9/10
Encouragement of an Extremely Involved Mind; Moving
16 September 2016
Warning: Spoilers
Never has a movie been so difficult for me, personally, to understand in full length. Normally with a film; I point out the positives and the negatives but I am willing to make an attempt to explain the motif and the ever so influential symbol of the rose.

American Beauty balances the personal tragedies in the minds of individuals with the evident satire of a regular depressed American family in the backdrop of the late 1990s. As you progress through the film you suddenly realize that each character is struggling with their own personal debacle with themselves. This could be as simple as harboring the insecurities that tag along with teenage angst (Jane Turnham) to creating a false image of yourself as a burly "man" battling with his sexuality (Frank Fits).

The true meaning of beauty in this film is the realization of the small things in the characters' lives that make them who they really are. When Lester Dunham finally comes to terms with everything going on in the time of his mid-life crisis; he recognizes that everything that he wanted (besides freedom from his corporate job) was already in his life, but he had just merely skipped over it in the craze of everything. He finally finds his happiness in the end when he sees this which allows him to locate his own oasis of peace and tranquility before his death.

The story-line following Lester's development is clearly the most important to the plot of the movie itself, but none of his advancements would have been made without Ricky Fits, the strange boy with the split persona, and his ability to force emancipation upon himself so that he did not suffer through what he didn't wish to. The fact that Ricky basically held the answer to all of the characters' problems in the story is also critical to remember. He stated that "there is so much beauty in the world". This isn't discovered by the main protagonists until later in the film where they identify that trying to alter their ways would not find them the beauty in their lives that they had forgotten and skimmed over prior to the lapse of attentiveness.

The realization that I came to, embarrassingly enough, was that the title of the film itself was not focusing on the beauty of Angela Hayes and the obsession Lester had with her during his mid-life crisis, but with the beauty that lies within everything the protagonists already have.
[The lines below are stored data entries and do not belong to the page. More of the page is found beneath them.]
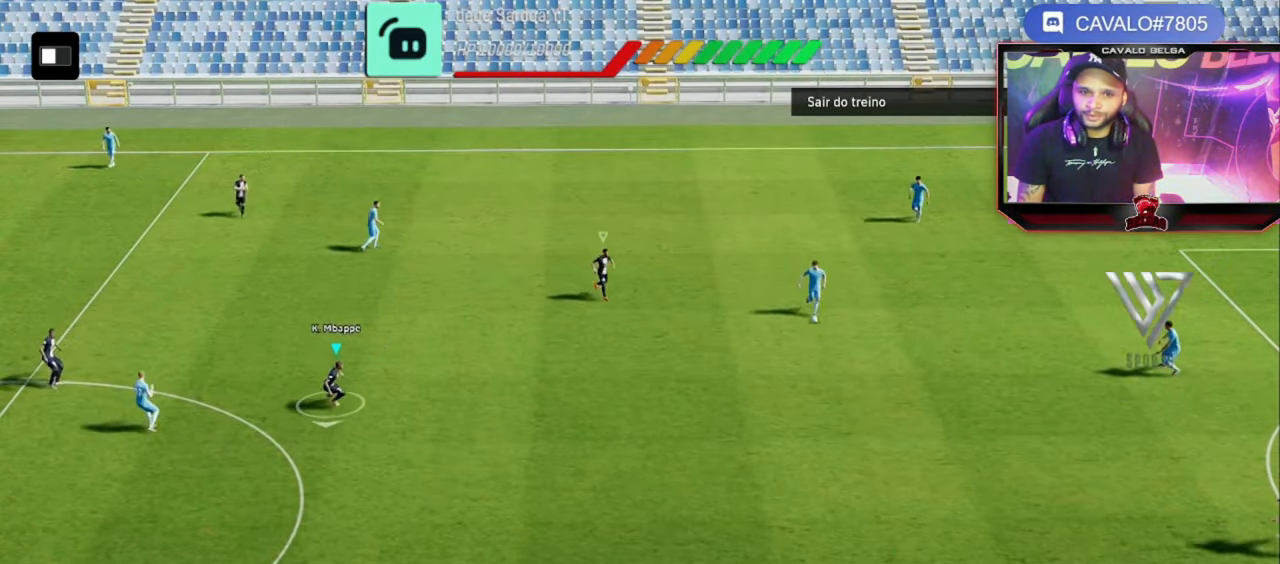
{"dt_ms": 480, "buttons": ["R2"], "left_stick": "down-right", "right_stick": "center", "events": [[280, "left_stick", "down-right"]]}
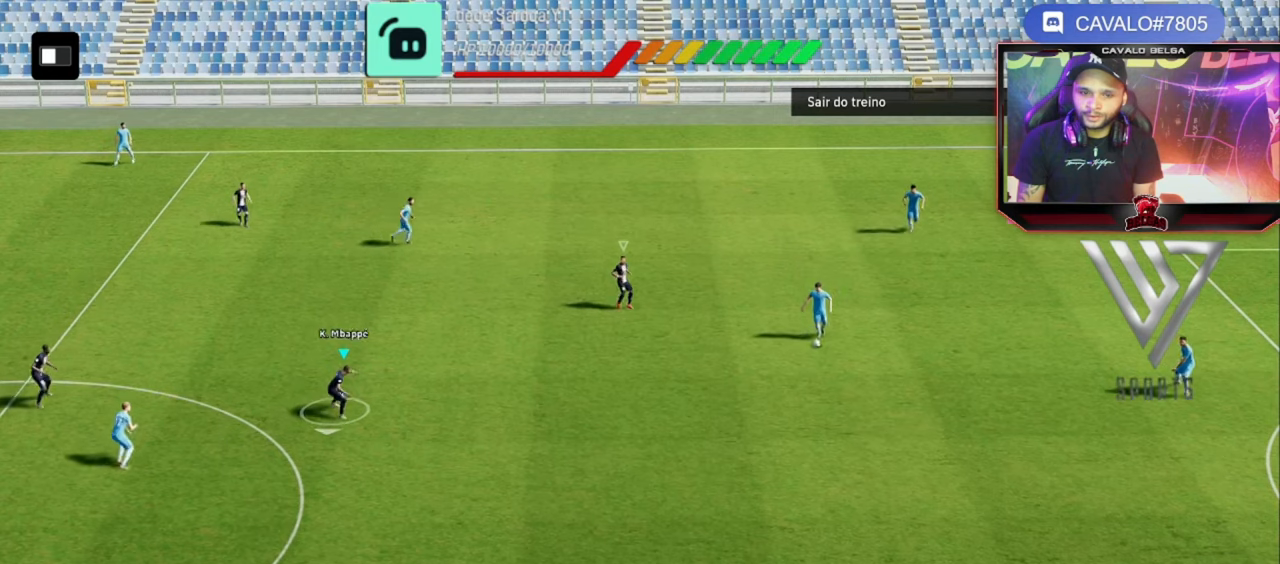
{"dt_ms": 520, "buttons": ["R2"], "left_stick": "down-right", "right_stick": "center", "events": []}
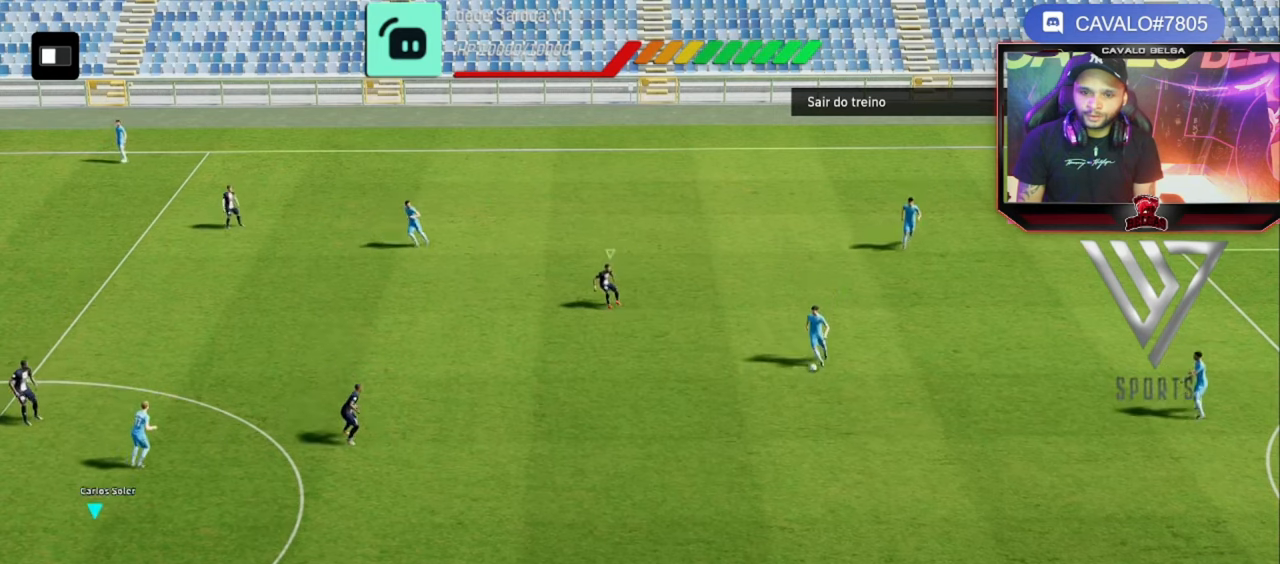
{"dt_ms": 480, "buttons": ["R2"], "left_stick": "down", "right_stick": "center", "events": [[240, "left_stick", "down"]]}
The forced personality change that many of them experience is practically the same as not even containing a personality within themselves. This movie focuses more on the theme than anything else which is what makes it so magnificent. Even the original score and the lighting and camera angles add a feeling of simplicity to the problem that shouldn't have existed in the first place.

Overall, American Beauty and it's performances by Kevin Spacey, Annette Bening, and Wes Bentley were inexplicably amazing and the film indubitably earned the world renown Best Picture Oscar.